# Task item
Which lines of the records below contain the string "class"? Report each of them.

··· Data

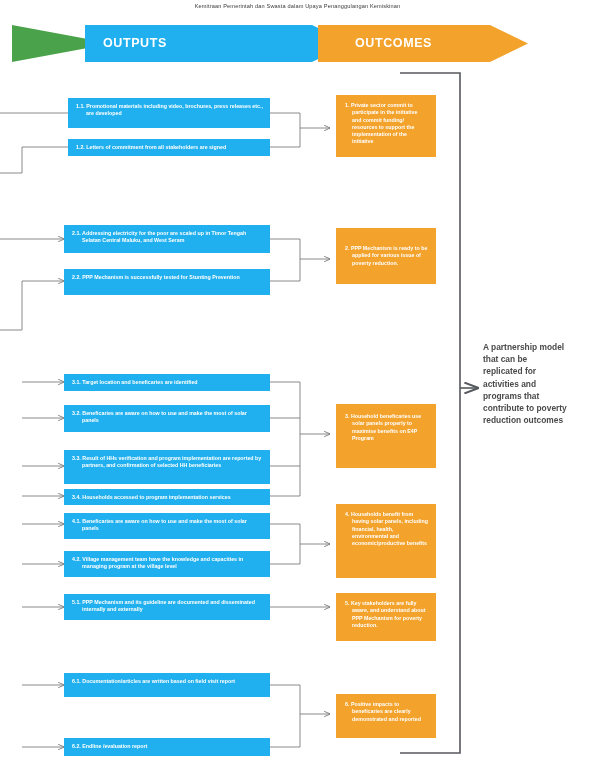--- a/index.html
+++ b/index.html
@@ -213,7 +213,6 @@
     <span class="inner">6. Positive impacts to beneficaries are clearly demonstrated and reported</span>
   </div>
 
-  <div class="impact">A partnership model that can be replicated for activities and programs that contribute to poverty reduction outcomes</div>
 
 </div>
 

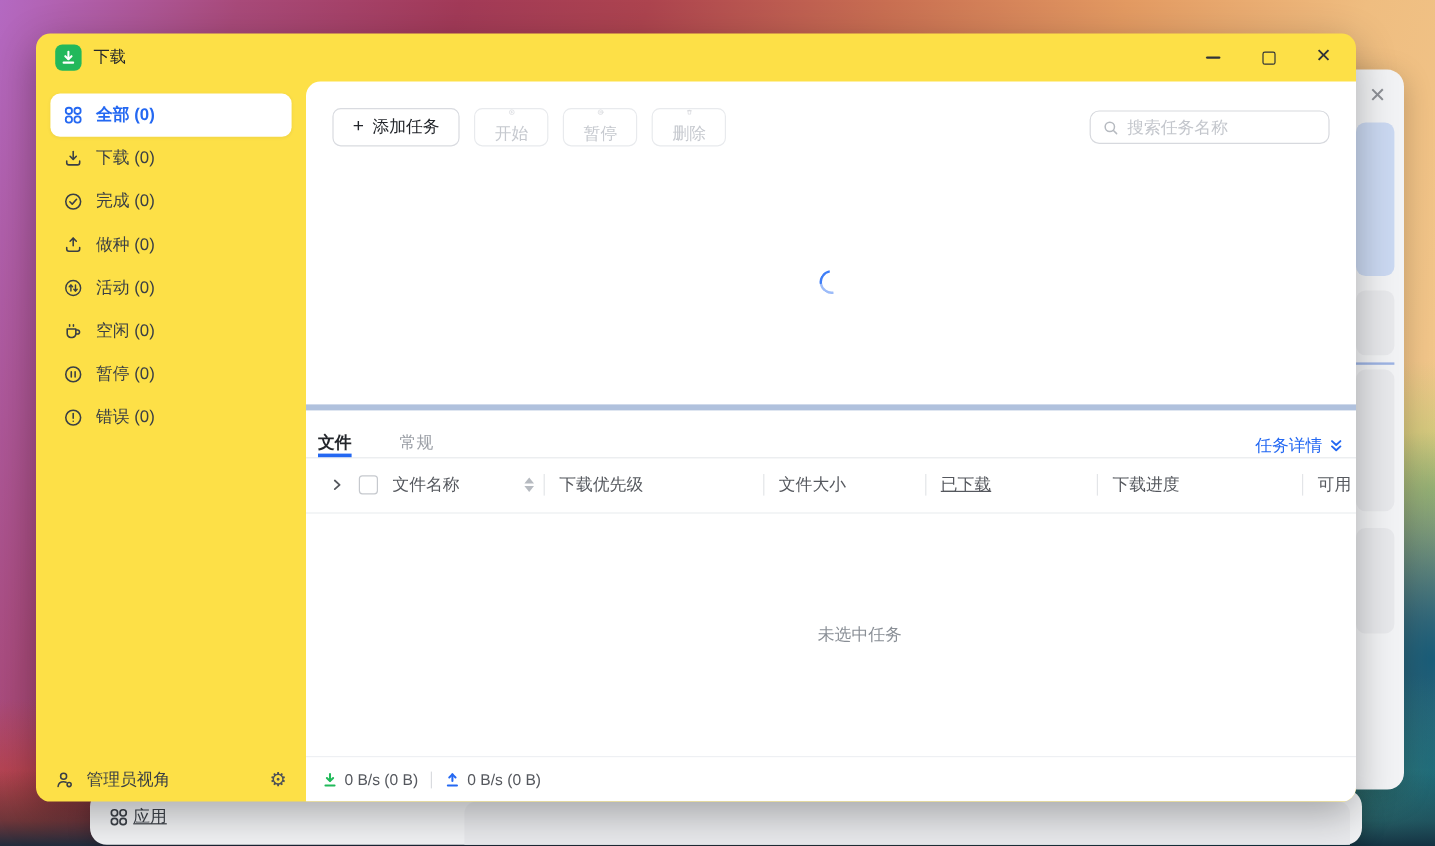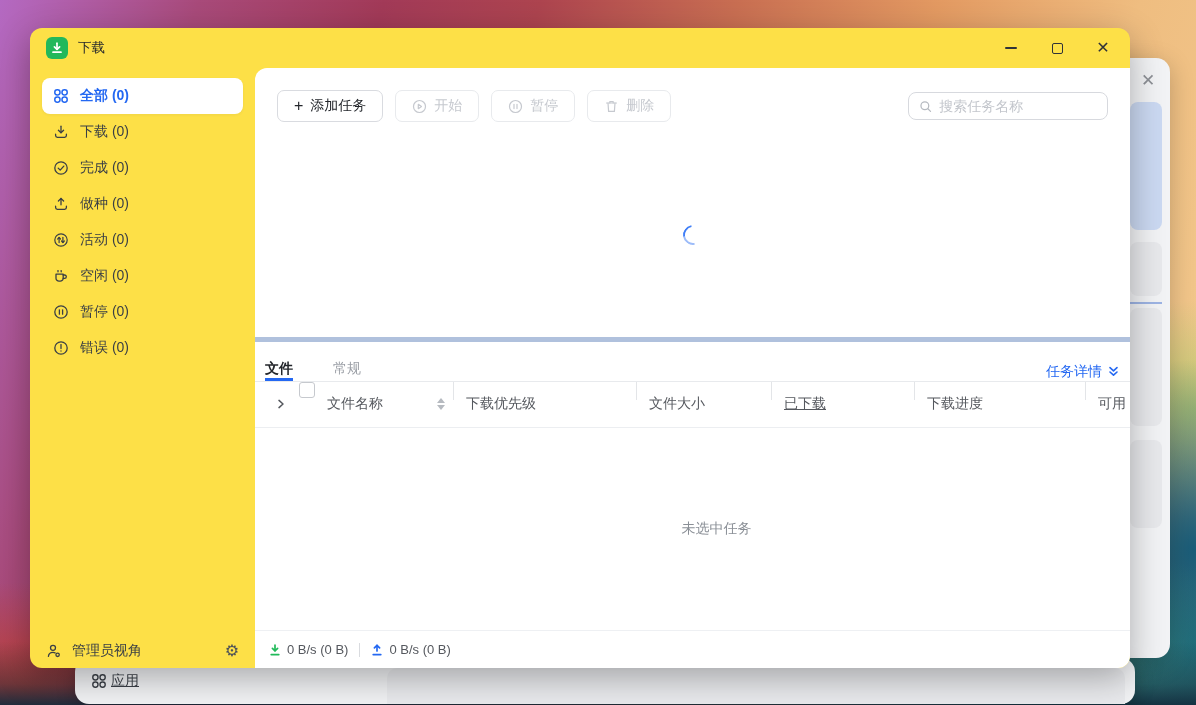--- a/index.html
+++ b/index.html
@@ -69,7 +69,7 @@
   .toolbar { flex:0 0 62px; display:flex; align-items:center; gap:12px; padding:22px 22px 12px; }
   .tb-btn { height:32px; display:flex; align-items:center; gap:7px; padding:0 16px; background:#fff;
     border:1px solid #d9dbe0; border-radius:7px; font-size:14px; color:#23262b; }
-  .tb-btn.disabled { color:#c6c9cf; border-color:#e8eaed; }
+  .tb-btn.disabled { color:#c6c9cf; border-color:#e8eaed;flex-direction:column; }
   .tb-plus { font-size:16px; line-height:1; font-weight:400; }
   .search-box { margin-left:auto; width:200px; height:28px; border:1px solid #d7d9de; border-radius:8px;
     display:flex; align-items:center; padding:0 10px; gap:7px; background:#fff; }

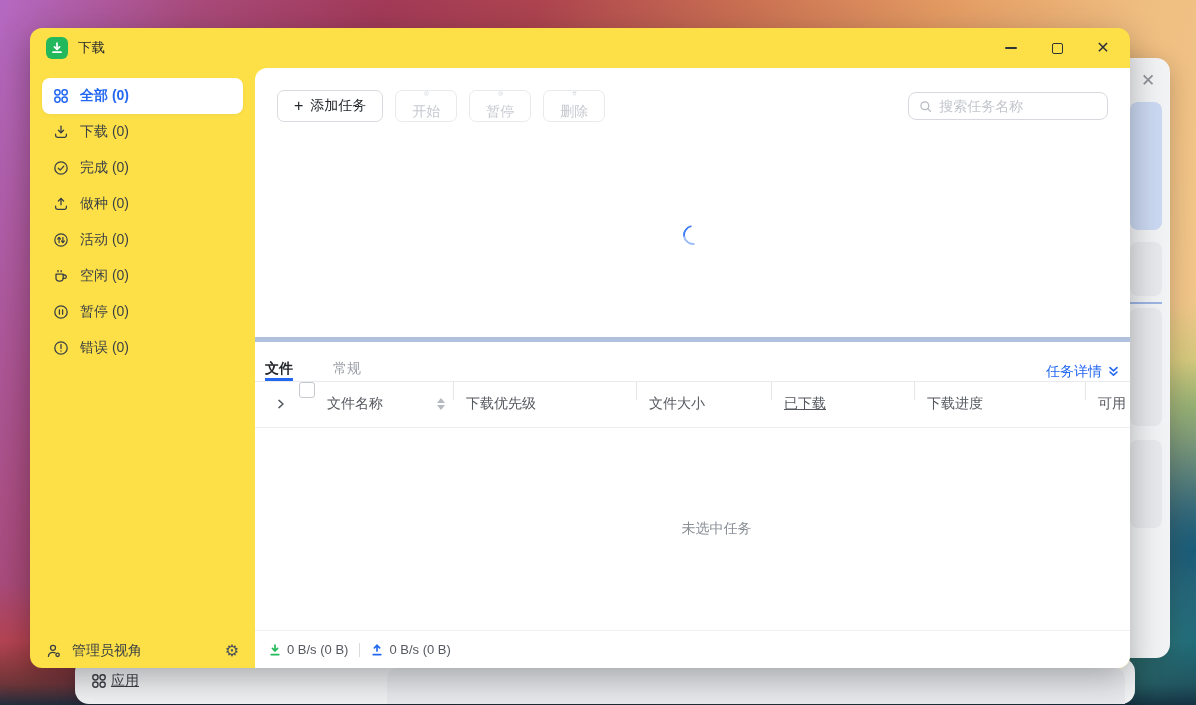--- a/index.html
+++ b/index.html
@@ -89,7 +89,7 @@
   .tab.active { color:#23262b; font-weight:bold; border-bottom-color:#2468f2; }
   .details-link { margin-left:auto; display:flex; align-items:center; gap:5px; color:#2468f2; font-size:14px; }
 
-  .table-header { flex:0 0 46px; display:flex; padding-left:20px; color:#55585e;
+  .table-header { flex:0 0 46px; display:flex; align-items:center; padding-left:20px; color:#55585e;
     font-size:14px; border-bottom:1px solid #eceef1; overflow:hidden; }
   .th-expand { width:20px; display:flex; align-items:center; color:#55585e; }
   .th-check { width:16px; height:16px; border:1px solid #c6c9ce; border-radius:3px; margin:0 12px 0 4px; background:#fff; flex:0 0 16px; }

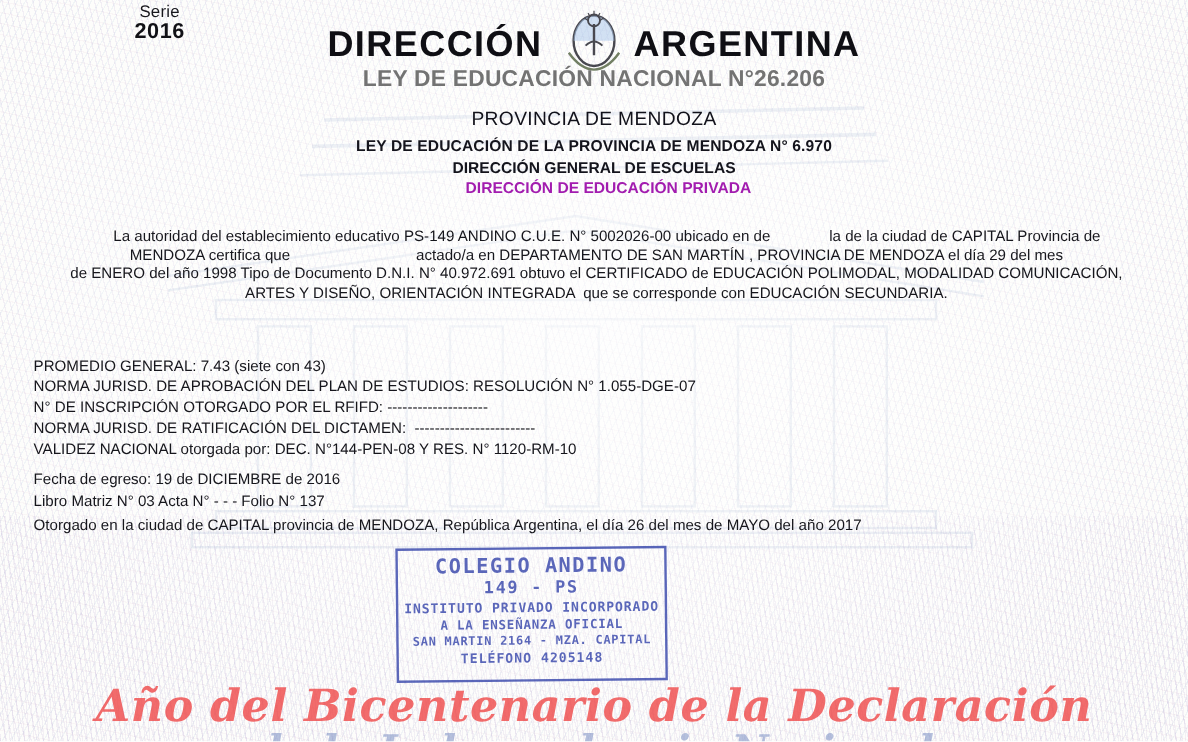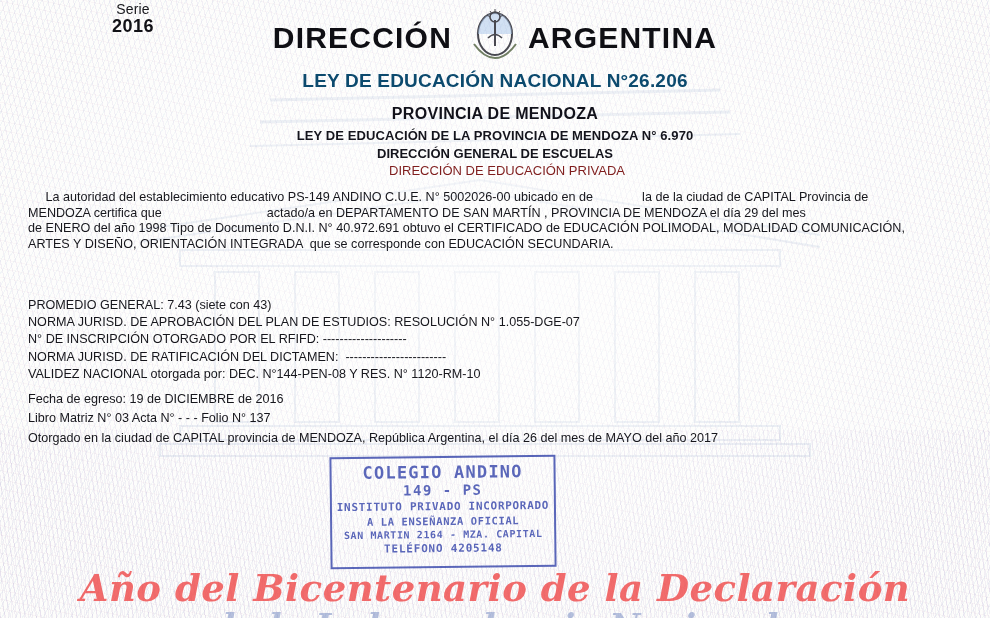--- a/index.html
+++ b/index.html
@@ -111,8 +111,8 @@
     font-size: 19px;
     font-weight: 700;
     letter-spacing: 0.2px;
-    margin-top: 16px;
-    color: #0c4a6e;
+    margin-top: 2px;
+    color: #737373;
   }
   .h-prov {
     font-size: 16px;

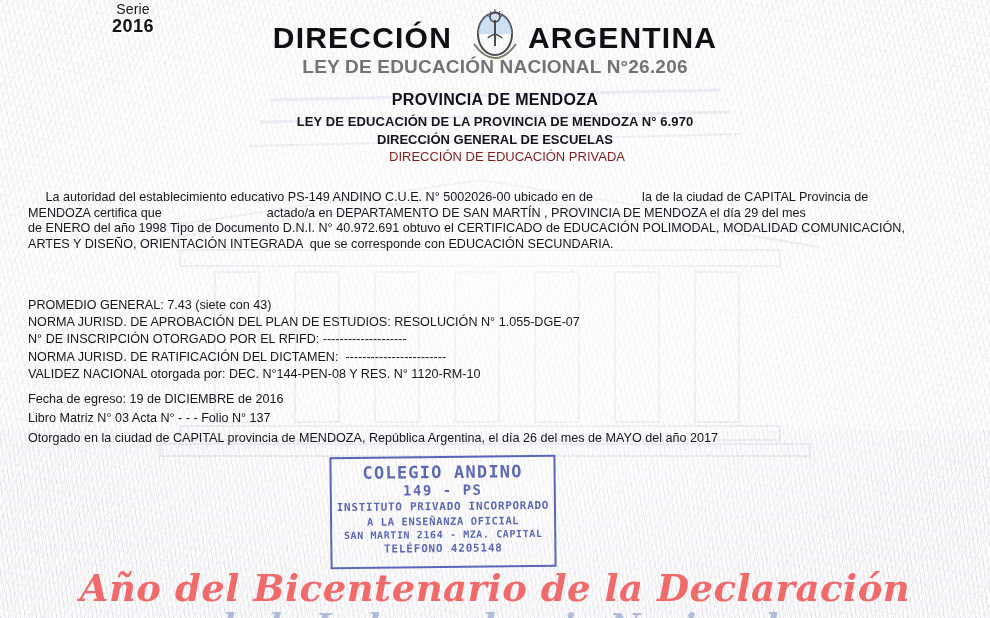--- a/index.html
+++ b/index.html
@@ -116,7 +116,7 @@
   }
   .h-prov {
     font-size: 16px;
-    font-weight: 700;
+    font-weight: 400;
     letter-spacing: 0.3px;
     margin-top: 13px;
     color: #11111a;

······

# Result of this exercise
     <span class="inner">6. Positive impacts to beneficaries are clearly demonstrated and reported</span>
-  <div class="impact">A partnership model that can be replicated for activities and programs that contribute to poverty reduction outcomes</div>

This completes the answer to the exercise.